Salah satu kasus pembiayaan syariah ilegal di sektor properti yang sedang viral saat ini adalah penipuan yang melibatkan sindikat yang menjual rumah syariah fiktif. Sindikat ini mengklaim menawarkan rumah tanpa bunga dan tanpa keterlibatan bank, namun tidak memenuhi janji pembangunan. Ribuan korban tertipu dengan membayar sejumlah uang, tetapi rumah yang dijanjikan tidak pernah terbangun. Kasus ini mengakibatkan kerugian besar dengan total mencapai miliaran rupiah dan melibatkan lebih dari 3.600 korban.
kaidah hukum terkait kasus tersebut meliputi:
1.Kaidah Hukum Perdata
Dalam konteks hukum perdata, kasus ini menyangkut wanprestasi (ingkar janji) dan bperbuatan melawan hukum oleh pengembang, di mana pengembang gagal memenuhi kewajibannya kepada konsumen sesuai kontrak. Beberapa aspek yang bisa dikaitkan dengan kaidah hukum perdata adalah:
- Pasal 1320 KUH Perdata: Syarat sahnya perjanjian, yang meliputi kesepakatan, kecakapan, suatu hal tertentu, dan sebab yang halal. Jika pengembang tidak memenuhi kewajiban, ada unsur wanprestasi.
- Pasal 1365 KUH Perdata: Tentang perbuatan melawan hukum, di mana tindakan pengembang yang menipu konsumen bisa dikategorikan sebagai perbuatan melawan hukum yang merugikan orang lain.
- Ganti rugi: Konsumen yang dirugikan berhak meminta ganti rugi atas kerugian yang diderita akibat wanprestasi dari pihak pengembang.
Kaidah Hukum Pidana
2.Kaidah Hukum Pidana
Kasus ini juga dapat dikaitkan dengan aspek hukum pidana, terutama terkait dengan tindakan penipuan dan penggelapan. Beberapa pasal yang dapat diterapkan dalam KUHP (Kitab Undang-Undang Hukum Pidana) adalah:
- Pasal 378 KUHP: Tentang penipuan di mana pelaku dengan sengaja memberikan informasi palsu dan menipu korban dengan janji-janji palsu mengenai rumah yang tidak pernah ada.

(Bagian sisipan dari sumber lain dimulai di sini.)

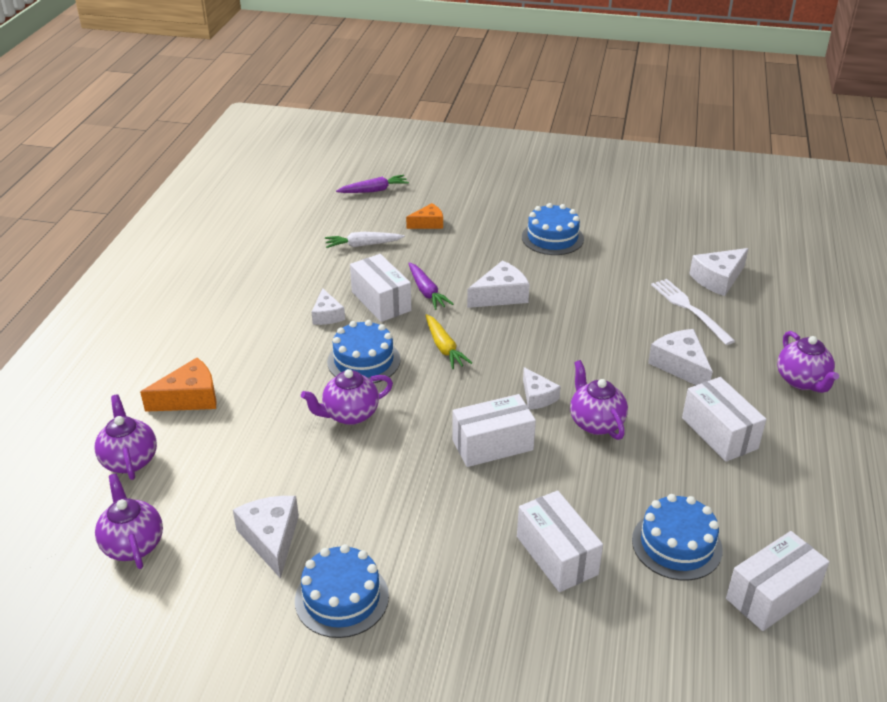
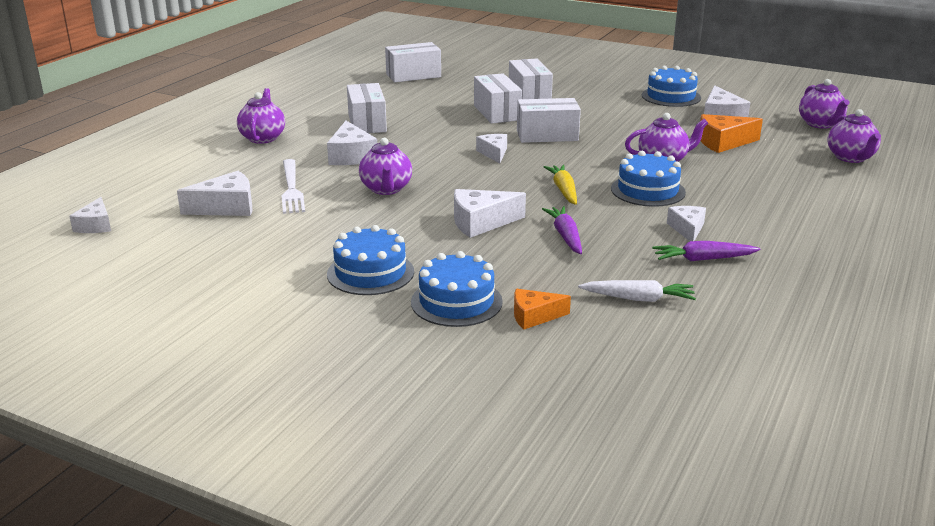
camera: 165 degrees left, 10 degrees down
(189, 398) = (818, 185): orange cheese -> orange cheese (723, 142)
(374, 190) = (609, 388): purple carrot -> purple carrot (703, 259)
(381, 301) = (622, 234): white box -> white box (497, 113)
(596, 423) = (457, 137): purple teapot -> purple teapot (386, 189)
(676, 544) = (450, 92): blue cake -> blue cake (456, 302)
(790, 246) = (95, 225): none -> white cheese

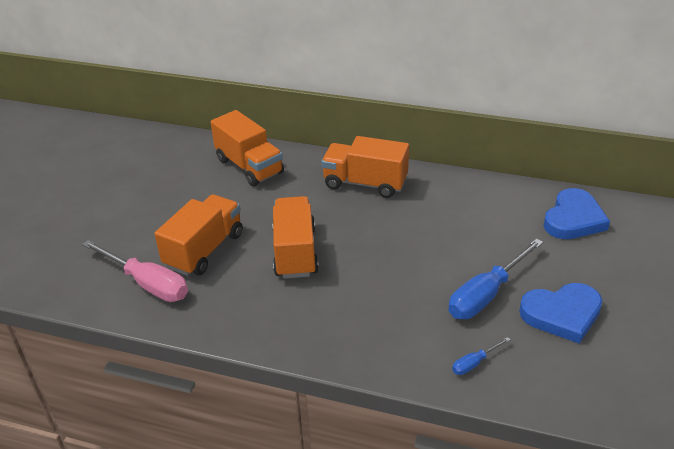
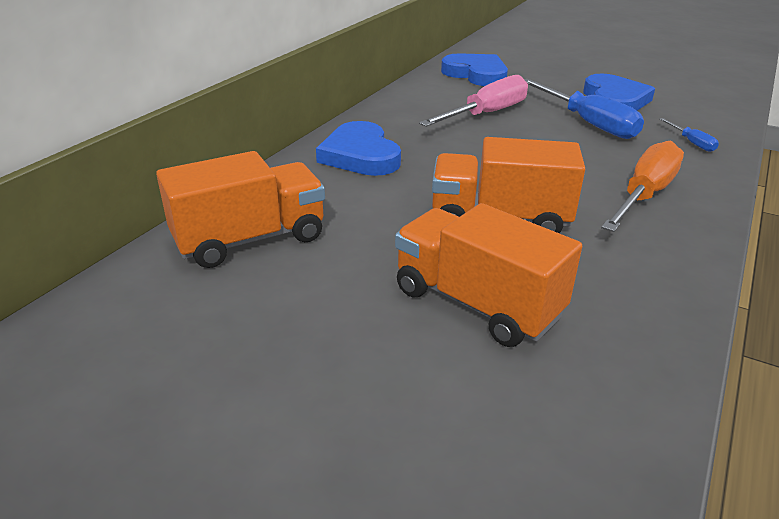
camera: 80 degrees left, 5 degrees down
(147, 283) = (567, 381): pink screwdriver -> pink screwdriver (486, 114)
(353, 323) = (644, 195): none -> orange screwdriver
(365, 183) = (360, 155): orange truck -> blue heart

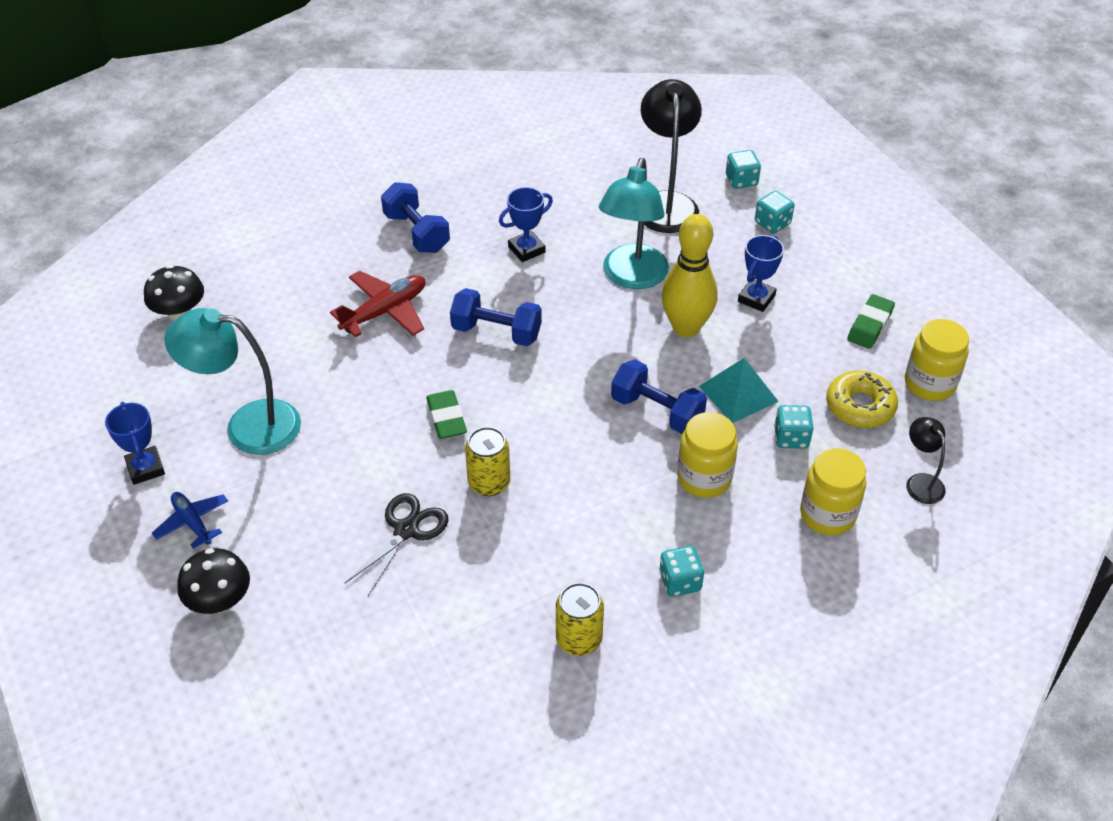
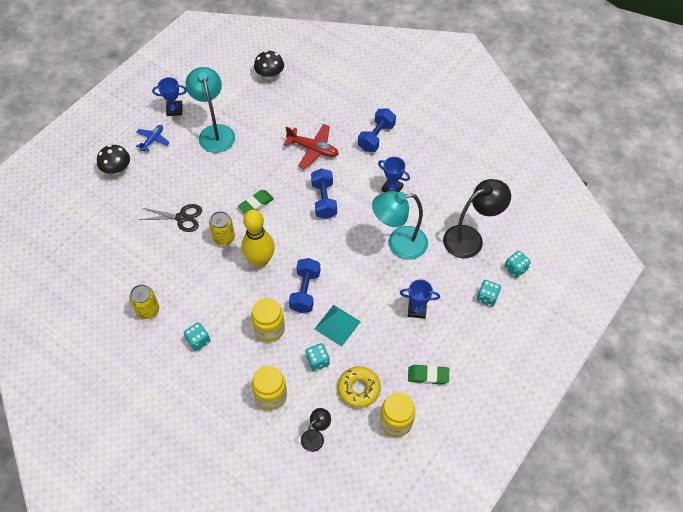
camera: 65 degrees right, 10 degrees up
(145, 468) = (174, 110): blue trophy -> blue trophy turned 45 degrees clockwise
(686, 327) = (374, 283): yellow bowling pin -> yellow bowling pin (260, 260)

- Pasal 372 KUHP: Tentang penggelapan, di mana pelaku menggunakan dana yang sudah diterima dari korban tetapi tidak digunakan untuk pembangunan properti yang dijanjikan.
- Pasal 55 dan 56 KUHP: Tentang penyertaan dalam tindak pidana, yang dapat menjerat pihak-pihak lain yang turut membantu atau mendukung sindikat penipuan.